- GDP (PPP):
- $5.3 trillion
- -4.8% growth
- -0.3% 5-year compound annual growth
- $42,248 per capita
- Inflation (CPI):
- FDI Inflow:
Japan’s economic freedom score is 69.9, making its economy the 35th freest in the 2022 Index. Japan is ranked 6th among 39 countries in the Asia–Pacific region, and its overall score is above the regional and world averages.
Economic growth in Japan slowed to zero in 2019, turned negative in 2020, and rebounded in 2021. Economic freedom had been expanding slowly, but with higher scores for property rights and judicial effectiveness just barely outpacing declines in business freedom and labor freedom, Japan has managed to record only a 0.3-point overall gain of economic freedom since 2017 and is currently at the top of the “Moderately Free” category. The rule of law remains strong, but fiscal health is extremely weak.
IMPACT OF COVID-19: As of December 1, 2021, 18,358 deaths had been attributed to the pandemic in Japan, and the government’s response to the crisis ranked 62nd among the countries included in this Index in terms of its stringency. The economy contracted by 4.8 percent in 2020.
Japan has long been a global economic power. In September 2020, Shinzo Abe resigned as prime minister, having set a record as the longest-serving Japanese leader. His successor, former Chief Cabinet Secretary Yoshihide Suga, lasted only a year before declining to seek reelection. Former Foreign Minister Fumio Kishida was elected in October 2021 vowing to maintain Japan’s foreign and security policies.
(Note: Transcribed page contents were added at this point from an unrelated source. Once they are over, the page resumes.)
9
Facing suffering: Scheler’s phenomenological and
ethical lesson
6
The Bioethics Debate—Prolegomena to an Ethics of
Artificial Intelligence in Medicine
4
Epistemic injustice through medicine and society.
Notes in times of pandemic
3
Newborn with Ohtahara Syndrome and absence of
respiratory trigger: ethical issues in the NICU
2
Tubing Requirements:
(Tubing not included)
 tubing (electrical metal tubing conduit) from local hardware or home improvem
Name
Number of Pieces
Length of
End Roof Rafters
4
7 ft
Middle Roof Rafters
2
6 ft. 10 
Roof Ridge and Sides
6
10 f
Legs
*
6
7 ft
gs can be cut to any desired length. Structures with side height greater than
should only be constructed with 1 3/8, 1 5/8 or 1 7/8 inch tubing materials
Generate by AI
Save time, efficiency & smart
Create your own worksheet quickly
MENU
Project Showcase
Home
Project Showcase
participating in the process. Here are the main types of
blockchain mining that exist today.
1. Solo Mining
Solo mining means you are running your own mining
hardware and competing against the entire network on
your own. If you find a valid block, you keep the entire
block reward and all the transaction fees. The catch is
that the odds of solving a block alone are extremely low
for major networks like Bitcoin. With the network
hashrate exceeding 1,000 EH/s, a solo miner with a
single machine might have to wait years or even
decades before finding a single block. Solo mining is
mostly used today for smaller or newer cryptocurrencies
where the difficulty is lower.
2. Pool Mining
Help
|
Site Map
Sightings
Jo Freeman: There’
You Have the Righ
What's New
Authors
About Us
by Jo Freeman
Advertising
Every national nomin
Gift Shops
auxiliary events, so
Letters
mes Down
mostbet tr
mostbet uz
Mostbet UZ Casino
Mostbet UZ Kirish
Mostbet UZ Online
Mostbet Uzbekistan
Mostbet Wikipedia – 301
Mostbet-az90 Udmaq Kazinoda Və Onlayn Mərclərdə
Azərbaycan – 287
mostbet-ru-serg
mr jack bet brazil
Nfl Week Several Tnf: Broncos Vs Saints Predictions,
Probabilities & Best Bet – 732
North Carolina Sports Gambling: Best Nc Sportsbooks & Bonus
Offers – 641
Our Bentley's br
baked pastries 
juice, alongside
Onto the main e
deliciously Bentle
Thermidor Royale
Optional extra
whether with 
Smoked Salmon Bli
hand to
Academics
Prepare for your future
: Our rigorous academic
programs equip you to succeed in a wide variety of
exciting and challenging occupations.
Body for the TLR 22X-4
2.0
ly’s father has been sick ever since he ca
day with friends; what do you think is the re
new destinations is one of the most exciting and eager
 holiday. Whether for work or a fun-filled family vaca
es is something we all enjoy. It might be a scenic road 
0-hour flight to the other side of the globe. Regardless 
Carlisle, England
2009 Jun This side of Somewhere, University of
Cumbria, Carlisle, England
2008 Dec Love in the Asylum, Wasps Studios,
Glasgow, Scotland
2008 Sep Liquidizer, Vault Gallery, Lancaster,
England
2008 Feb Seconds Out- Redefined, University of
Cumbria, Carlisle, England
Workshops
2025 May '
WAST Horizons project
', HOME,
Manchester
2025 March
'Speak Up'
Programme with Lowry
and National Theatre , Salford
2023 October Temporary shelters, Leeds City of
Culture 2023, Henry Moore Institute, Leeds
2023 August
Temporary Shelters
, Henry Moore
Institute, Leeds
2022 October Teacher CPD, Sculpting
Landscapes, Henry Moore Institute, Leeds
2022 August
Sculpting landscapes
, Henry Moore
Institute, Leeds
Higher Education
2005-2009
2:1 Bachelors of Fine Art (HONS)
Suga was heavily criticized for Japan’s slow response to the COVID-19 pandemic, but Kishida faces an improved COVID situation and is vowing to implement strong fiscal stimulus measures to reinvigorate Japan’s sluggish economy. The public wants strong reforms to remedy Japan’s endemic economic problems but fears the upheaval that such measures could cause.
Rule of Law
Secured interests in real property are recognized and enforced effectively. Japan’s judiciary is independent and fair. Levels of corruption are low, but close relationships among companies, politicians, and government agencies foster an inwardly cooperative business climate that is conducive to favoritism. Amakudari (granting retired government officials top positions within Japanese companies) is common in some sectors.
The top individual income tax rate is 40.8 percent, and the top corporate tax rate is 23.9 percent, which local taxes and an enterprise tax can increase significantly. The overall tax burden equals 32.0 percent of total domestic income. Government spending has amounted to 39.8 percent of total output (GDP) over the past three years, and budget deficits have averaged 6.1 percent of GDP. Public debt is equivalent to 256.2 percent of GDP.
Most state-owned enterprises have been privatized. The third phase of power-sector reforms took effect in 2020. Due to the shrinking labor force, a law was revised to ask companies to “make efforts” to employ workers between 65 and 70 years old. The government has doubled the value of subsidies aimed at promoting electric vehicles on condition that such vehicles are charged with renewable energy including solar power.
Japan has 18 preferential trade agreements in force. The trade-weighted average tariff rate is 2.3 percent, and 401 nontariff measures are in effect. The government screens foreign investment in some sectors. The financial sector is competitive, but state involvement persists. The government has expanded the volume of concessional loans, which are interest free without collateral, primarily for small and medium-size firms affected by the pandemic.